EXERCISE PASSAGE —

........

Chinese authorities, cinemas and audiences alike are hungry for U.S. films, resulting in an upswing in the number of Hollywood films approved for release there.
In the first five months of this year, only five U.S. titles bowed theatrically in China: “The Matrix,” “Stuart Little,” “Double Jeopardy,” “Mickey Blue Eyes” and “The General’s Daughter.”
But Beijing officials have recently greenlighted “Dinosaur,” “Gladiator,” “Mission: Impossible 2” and “U-571” for release in China in the July to August period.
And authorities have told U.S. distribs that they are keen to have “The Patriot” and “The Perfect Storm” unspool in September.
China’s dingy, antiquated cinemas are struggling to draw audiences, and are hurt by a shortage of Western films and a lack of crowd-pleasing domestic pics.
“There is a lot of heat on China Film (the only licensed film importer) to do better — and quickly,” one Hollywood exec, who asked not to be identified, told Daily Variety.
The government agreed last November to double from 10 to 20 the unofficial annual quota of imported films allowed under revenue-sharing arrangements and to permit 49% foreign equity in theaters.
The source says China Film now is striving to release two Western films per month.
Hong Kong’s Golden Harvest Entertainment was instrumental in obtaining the clearances to release “Gladiator” and “M:I 2.” Golden Harvest and distrib UIP are partnered in Golden UIP, which distribs films in China via China Film.
GHE managing director C.K. Phoon told Daily Variety that he is especially pleased “Gladiator” will screen uncut; authorities might have been expected to snip some of the more violent scenes, but they decided no trims were needed.

........

TASKS —
#1 According to the article on Hollywood releases in China, which company is the only licensed film importer?
#2 Write the next few sentences of the article on Hollywood releases in China, starting right after its last sentence.

........

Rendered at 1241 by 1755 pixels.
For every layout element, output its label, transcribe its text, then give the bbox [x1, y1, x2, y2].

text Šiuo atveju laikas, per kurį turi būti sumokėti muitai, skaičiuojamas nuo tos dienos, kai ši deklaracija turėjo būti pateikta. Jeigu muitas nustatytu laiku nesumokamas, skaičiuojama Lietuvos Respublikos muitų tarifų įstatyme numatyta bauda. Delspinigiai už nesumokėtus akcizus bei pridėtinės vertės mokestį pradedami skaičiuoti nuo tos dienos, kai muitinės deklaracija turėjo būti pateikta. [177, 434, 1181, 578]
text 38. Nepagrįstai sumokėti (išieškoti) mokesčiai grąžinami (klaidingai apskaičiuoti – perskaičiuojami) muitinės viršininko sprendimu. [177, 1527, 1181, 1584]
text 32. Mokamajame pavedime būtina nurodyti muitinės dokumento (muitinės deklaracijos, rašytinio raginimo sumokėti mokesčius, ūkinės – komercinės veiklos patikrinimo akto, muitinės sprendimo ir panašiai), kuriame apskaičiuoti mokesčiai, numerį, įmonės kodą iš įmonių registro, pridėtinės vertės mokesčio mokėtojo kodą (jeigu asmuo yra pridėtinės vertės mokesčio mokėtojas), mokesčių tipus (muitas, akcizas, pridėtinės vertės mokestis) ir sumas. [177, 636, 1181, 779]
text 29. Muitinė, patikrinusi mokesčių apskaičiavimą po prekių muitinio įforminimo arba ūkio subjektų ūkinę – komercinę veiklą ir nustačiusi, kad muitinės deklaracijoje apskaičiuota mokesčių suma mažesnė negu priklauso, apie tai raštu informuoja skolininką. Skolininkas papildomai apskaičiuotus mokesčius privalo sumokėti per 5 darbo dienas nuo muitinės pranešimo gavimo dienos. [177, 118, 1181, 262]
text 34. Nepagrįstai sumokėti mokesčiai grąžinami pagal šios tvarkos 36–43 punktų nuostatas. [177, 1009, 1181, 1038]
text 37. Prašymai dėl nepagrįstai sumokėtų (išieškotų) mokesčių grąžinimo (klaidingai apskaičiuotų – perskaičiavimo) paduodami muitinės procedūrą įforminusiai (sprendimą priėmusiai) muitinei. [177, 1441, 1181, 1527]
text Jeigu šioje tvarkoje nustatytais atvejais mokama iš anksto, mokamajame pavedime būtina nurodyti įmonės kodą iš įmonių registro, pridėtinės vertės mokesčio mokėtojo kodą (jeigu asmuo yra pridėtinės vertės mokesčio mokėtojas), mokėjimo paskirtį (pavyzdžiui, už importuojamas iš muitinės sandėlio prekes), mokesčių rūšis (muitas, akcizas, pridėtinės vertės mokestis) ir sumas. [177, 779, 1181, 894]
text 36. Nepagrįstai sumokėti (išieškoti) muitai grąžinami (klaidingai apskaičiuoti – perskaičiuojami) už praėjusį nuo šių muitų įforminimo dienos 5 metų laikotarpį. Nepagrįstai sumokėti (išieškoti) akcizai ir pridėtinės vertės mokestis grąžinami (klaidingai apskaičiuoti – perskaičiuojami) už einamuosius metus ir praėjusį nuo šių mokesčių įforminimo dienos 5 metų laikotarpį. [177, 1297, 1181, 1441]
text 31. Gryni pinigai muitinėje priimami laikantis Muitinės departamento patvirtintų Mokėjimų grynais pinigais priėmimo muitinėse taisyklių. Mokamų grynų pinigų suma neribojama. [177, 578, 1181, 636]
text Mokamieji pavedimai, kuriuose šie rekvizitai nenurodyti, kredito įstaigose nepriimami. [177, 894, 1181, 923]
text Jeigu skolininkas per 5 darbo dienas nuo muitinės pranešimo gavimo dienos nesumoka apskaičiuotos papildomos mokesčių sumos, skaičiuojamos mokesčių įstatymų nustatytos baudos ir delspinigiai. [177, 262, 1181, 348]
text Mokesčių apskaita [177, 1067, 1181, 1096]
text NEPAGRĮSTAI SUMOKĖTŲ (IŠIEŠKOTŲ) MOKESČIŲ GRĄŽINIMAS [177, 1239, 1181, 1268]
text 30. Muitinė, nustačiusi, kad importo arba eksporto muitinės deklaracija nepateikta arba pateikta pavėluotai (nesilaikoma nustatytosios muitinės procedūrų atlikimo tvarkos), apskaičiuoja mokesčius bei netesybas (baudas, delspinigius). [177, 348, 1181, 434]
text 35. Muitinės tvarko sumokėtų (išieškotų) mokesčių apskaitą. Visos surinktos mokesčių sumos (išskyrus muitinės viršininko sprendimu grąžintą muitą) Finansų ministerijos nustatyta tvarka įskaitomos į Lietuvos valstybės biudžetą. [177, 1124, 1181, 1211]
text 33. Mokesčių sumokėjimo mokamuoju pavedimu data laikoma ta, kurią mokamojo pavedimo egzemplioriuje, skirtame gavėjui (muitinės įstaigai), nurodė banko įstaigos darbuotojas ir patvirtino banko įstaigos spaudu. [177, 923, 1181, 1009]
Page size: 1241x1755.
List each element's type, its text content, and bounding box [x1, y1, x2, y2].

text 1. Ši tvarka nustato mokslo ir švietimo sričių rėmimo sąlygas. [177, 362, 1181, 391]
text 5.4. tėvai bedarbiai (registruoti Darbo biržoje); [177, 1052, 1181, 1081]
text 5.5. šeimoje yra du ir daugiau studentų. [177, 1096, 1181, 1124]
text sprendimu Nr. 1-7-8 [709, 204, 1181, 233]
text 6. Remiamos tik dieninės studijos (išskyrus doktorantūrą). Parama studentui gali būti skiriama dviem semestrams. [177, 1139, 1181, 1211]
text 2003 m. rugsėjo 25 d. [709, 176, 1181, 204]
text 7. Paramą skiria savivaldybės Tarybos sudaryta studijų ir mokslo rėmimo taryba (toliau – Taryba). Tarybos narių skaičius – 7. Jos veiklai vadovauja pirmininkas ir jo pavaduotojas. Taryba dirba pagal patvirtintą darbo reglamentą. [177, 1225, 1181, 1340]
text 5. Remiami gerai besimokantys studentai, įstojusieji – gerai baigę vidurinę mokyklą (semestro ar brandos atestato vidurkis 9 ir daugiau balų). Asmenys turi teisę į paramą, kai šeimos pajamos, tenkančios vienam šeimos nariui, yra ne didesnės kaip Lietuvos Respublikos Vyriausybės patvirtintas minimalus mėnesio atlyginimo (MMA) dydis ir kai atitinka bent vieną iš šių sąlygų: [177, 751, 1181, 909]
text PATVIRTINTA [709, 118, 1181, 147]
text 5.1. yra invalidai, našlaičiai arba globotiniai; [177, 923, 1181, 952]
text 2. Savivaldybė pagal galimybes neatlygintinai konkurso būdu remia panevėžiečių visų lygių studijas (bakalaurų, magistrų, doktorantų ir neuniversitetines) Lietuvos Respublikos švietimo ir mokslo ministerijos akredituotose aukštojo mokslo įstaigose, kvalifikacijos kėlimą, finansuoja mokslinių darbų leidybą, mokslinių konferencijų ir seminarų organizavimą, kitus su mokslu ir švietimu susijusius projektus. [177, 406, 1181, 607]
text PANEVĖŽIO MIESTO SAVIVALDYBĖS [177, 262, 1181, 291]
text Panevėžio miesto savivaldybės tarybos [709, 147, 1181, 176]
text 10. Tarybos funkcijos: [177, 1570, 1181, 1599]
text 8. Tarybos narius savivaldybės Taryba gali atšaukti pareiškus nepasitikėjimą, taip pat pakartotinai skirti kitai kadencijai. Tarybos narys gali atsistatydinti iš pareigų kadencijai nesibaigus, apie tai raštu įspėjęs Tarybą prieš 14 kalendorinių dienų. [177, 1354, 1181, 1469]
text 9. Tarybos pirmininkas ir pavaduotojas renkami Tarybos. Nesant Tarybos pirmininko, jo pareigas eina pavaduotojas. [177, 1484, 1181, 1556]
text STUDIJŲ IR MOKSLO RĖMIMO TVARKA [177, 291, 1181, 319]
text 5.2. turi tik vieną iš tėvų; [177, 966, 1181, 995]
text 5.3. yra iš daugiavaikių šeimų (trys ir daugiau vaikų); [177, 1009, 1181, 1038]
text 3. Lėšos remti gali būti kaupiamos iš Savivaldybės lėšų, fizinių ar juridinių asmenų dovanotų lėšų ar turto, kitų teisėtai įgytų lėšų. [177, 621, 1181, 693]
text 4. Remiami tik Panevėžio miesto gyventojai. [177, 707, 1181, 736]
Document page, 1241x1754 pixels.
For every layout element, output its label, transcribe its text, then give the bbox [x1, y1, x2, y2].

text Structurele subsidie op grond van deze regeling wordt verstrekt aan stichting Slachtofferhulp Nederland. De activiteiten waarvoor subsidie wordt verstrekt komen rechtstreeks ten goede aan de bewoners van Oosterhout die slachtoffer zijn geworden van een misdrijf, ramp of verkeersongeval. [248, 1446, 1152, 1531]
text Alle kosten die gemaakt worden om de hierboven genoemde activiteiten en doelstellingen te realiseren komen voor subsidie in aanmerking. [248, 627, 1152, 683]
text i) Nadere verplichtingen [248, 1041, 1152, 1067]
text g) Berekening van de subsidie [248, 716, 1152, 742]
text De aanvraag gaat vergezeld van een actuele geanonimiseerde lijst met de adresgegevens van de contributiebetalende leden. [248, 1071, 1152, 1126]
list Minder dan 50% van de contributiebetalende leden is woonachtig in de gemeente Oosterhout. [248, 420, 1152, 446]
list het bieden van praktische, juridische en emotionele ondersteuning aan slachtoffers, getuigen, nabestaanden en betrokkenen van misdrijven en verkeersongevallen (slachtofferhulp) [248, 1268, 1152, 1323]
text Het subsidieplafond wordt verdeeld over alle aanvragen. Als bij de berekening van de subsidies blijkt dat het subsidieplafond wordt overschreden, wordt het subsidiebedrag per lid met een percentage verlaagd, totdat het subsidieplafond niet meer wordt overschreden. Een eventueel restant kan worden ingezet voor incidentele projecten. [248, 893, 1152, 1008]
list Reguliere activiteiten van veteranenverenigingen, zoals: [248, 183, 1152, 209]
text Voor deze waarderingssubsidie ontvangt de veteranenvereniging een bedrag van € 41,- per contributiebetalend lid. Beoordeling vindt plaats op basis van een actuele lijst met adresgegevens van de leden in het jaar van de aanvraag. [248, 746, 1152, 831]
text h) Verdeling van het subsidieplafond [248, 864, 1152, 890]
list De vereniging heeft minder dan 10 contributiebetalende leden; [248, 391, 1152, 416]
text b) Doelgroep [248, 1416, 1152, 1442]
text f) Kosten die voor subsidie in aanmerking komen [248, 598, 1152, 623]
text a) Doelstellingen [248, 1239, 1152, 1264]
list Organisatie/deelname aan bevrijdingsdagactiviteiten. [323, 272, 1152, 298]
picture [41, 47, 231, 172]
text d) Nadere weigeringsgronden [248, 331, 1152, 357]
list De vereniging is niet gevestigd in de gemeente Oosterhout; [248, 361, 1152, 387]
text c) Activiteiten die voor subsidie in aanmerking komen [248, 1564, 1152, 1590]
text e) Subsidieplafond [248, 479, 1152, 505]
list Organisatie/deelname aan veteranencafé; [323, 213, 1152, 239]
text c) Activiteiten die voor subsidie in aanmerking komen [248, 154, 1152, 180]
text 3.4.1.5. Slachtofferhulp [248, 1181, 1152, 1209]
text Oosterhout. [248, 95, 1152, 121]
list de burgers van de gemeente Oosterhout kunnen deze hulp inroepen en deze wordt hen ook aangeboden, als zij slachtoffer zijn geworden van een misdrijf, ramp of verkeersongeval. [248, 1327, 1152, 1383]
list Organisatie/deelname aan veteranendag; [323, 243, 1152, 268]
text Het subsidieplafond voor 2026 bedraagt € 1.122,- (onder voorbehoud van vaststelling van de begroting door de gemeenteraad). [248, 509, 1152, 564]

........

ANSWERS BY ITEM NUMBER —
#1 China Film

#2
Beijing officials are so anxious to attract foreign investment in cinemas that they have informally told Hollywood reps that foreign companies willing to come into China and build entertainment complexes anchored by cinemas can disregard the 49% ownership limit.
In another sign that China is eager to curry favor in the West, an anti-piracy drive that began May 20 (strategically timed just before the U.S. Congress voted on China’s application for permanent normal trade relations status) has been widened and extended.
Originally intended to last for two months, the crackdown targeting retailers and distribs of counterfeit CDs and video compact discs in specific cities will now sweep from province to province. Millions of CDs and VCDs have been seized.
The campaign is primarily designed to demonstrate that China is acting as a good global citizen by enforcing copyright protection laws.
There is another, less obvious motive: The anti-piracy raids enable the central government to impose its authority on some of the outlying provinces that are less beholden to Beijing.